### The problem
Rewrite every line of the records as one numbered list, leaving out blank lines.

### Data shown
##########

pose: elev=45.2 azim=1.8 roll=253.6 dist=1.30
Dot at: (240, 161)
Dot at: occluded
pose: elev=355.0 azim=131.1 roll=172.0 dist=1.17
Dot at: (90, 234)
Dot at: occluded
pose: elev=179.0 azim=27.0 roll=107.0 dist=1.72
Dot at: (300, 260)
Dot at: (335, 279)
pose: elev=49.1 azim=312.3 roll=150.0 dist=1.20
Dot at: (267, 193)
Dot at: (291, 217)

##########

### Expected answer
1. pose: elev=45.2 azim=1.8 roll=253.6 dist=1.30
2. Dot at: (240, 161)
3. Dot at: occluded
4. pose: elev=355.0 azim=131.1 roll=172.0 dist=1.17
5. Dot at: (90, 234)
6. Dot at: occluded
7. pose: elev=179.0 azim=27.0 roll=107.0 dist=1.72
8. Dot at: (300, 260)
9. Dot at: (335, 279)
10. pose: elev=49.1 azim=312.3 roll=150.0 dist=1.20
11. Dot at: (267, 193)
12. Dot at: (291, 217)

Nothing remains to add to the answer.